Outside the White House, the assessment is considerably harsher. Economists at the Tax Foundation estimate the average US household faces an additional $600 tax burden in 2026 from tariffs currently in place. A study by the European Central Bank found that US importers and consumers, not foreign exporters, bore the overwhelming cost of the duties, contradicting the administration’s framing.

Manufacturing construction spending actually declined from $230.9 billion in January 2025 to $196.2 billion in January 2026, which undercuts the administration’s reshoring argument. Only 10% of surveyed US companies were actively taking action to reshore production by last September, though that figure rose to 26% by early 2026.

Global capital markets have also absorbed a structural recalibration. In sterling terms, the MSCI USA index is up just 14% since Liberation Day, meaningfully underperforming the MSCI All Country World Index’s 18% gain over the same period. The Shanghai Composite, Japan’s Nikkei 225 and South Korea’s Kospi all outperformed the S&P 500 across the 12-month window.

Daniel Casali of London-based Evelyn Partners explained the shift to CNBC. “This relative weakness in U.S. equities likely reflects the impact of President Donald Trump’s ‘America First’ policies, which have prompted Europe to ramp up defense and infrastructure spending as part of a broader fiscal stimulus,” he said.

The tariffs shifted more than 50 times since Liberation Day, through 90-day suspensions, reversals, escalations and negotiations.
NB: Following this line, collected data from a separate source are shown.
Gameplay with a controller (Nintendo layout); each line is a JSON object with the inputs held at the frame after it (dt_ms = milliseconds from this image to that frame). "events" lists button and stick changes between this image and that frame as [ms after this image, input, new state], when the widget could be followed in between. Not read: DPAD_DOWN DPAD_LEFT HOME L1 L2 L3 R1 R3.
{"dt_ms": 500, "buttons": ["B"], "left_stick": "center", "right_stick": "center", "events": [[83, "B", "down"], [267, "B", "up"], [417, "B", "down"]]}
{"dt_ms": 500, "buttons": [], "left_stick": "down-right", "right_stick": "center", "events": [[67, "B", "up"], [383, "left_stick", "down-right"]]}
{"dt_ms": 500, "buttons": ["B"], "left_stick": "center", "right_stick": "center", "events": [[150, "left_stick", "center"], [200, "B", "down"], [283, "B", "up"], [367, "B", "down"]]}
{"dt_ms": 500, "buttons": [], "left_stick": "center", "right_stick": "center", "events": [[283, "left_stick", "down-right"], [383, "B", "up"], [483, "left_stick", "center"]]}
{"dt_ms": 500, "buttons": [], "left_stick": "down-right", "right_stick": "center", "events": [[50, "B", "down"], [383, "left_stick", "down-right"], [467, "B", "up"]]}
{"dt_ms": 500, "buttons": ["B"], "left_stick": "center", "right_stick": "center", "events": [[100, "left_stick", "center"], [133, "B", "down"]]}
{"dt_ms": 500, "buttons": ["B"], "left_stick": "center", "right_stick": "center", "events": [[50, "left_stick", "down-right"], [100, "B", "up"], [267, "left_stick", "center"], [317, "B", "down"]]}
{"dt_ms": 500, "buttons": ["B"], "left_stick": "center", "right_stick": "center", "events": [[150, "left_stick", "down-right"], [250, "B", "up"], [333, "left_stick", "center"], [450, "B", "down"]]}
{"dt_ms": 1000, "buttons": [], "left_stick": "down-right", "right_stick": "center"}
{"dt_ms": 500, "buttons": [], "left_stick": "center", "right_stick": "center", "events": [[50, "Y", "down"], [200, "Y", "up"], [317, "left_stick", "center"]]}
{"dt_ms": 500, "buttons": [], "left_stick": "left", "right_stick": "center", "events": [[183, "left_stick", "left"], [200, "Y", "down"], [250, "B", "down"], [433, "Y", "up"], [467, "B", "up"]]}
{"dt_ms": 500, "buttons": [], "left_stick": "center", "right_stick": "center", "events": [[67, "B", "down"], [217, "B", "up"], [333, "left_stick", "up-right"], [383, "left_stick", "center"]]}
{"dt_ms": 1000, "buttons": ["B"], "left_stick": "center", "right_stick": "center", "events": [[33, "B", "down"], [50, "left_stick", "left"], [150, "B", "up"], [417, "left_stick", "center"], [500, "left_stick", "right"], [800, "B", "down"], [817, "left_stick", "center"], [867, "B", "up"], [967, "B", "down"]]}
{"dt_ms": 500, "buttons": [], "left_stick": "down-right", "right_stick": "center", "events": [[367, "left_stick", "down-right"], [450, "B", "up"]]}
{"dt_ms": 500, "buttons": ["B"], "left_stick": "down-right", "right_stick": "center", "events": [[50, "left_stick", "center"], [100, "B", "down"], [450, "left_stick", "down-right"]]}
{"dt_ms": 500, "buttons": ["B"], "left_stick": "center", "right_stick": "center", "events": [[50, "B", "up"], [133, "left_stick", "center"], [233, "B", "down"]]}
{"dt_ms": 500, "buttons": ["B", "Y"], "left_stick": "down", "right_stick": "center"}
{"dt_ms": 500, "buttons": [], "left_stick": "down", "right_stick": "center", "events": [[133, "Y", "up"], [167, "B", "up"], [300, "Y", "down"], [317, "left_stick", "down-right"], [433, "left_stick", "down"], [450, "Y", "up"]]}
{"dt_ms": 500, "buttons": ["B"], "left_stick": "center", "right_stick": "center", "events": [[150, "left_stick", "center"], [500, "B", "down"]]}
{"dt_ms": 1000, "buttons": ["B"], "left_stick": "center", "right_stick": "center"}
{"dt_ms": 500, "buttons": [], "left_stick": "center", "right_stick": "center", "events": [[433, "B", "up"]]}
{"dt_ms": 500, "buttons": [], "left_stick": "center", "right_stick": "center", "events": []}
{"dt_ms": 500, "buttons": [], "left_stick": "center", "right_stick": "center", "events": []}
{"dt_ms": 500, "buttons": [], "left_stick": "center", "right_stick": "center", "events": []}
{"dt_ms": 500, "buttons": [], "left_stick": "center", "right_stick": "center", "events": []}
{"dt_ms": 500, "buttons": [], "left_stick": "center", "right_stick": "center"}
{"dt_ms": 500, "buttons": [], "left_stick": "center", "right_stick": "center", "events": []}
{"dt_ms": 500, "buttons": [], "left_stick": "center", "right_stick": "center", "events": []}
CFO confidence collapsed from 37% to 5% in a single month in April 2025 at the height of the uncertainty. That sentiment shock rippled through capital expenditure and hiring decisions for most of the remainder of the year.

Economists warn that the full consumer price impact of the tariffs that remain in place has not yet arrived. An estimated 12-to-18-month lag between tariff imposition and consumer price effects puts peak pressure on American households in the April-to-October 2026 window, directly inside midterm election season.